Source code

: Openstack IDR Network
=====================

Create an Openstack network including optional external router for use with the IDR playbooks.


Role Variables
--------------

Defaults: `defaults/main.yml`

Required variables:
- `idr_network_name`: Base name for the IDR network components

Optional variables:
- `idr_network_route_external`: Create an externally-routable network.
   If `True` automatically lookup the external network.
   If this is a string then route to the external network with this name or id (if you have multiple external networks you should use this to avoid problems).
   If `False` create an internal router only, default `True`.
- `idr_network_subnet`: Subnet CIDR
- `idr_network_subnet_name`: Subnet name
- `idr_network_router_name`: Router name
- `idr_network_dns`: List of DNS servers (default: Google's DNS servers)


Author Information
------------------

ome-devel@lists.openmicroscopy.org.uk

Request: Reproduce, unchanged, the line containing "IDR network components" and each line after it through the end of the listing above, and nothing else.

Answer for this exercise:
- `idr_network_name`: Base name for the IDR network components

Optional variables:
- `idr_network_route_external`: Create an externally-routable network.
   If `True` automatically lookup the external network.
   If this is a string then route to the external network with this name or id (if you have multiple external networks you should use this to avoid problems).
   If `False` create an internal router only, default `True`.
- `idr_network_subnet`: Subnet CIDR
- `idr_network_subnet_name`: Subnet name
- `idr_network_router_name`: Router name
- `idr_network_dns`: List of DNS servers (default: Google's DNS servers)


Author Information
------------------

ome-devel@lists.openmicroscopy.org.uk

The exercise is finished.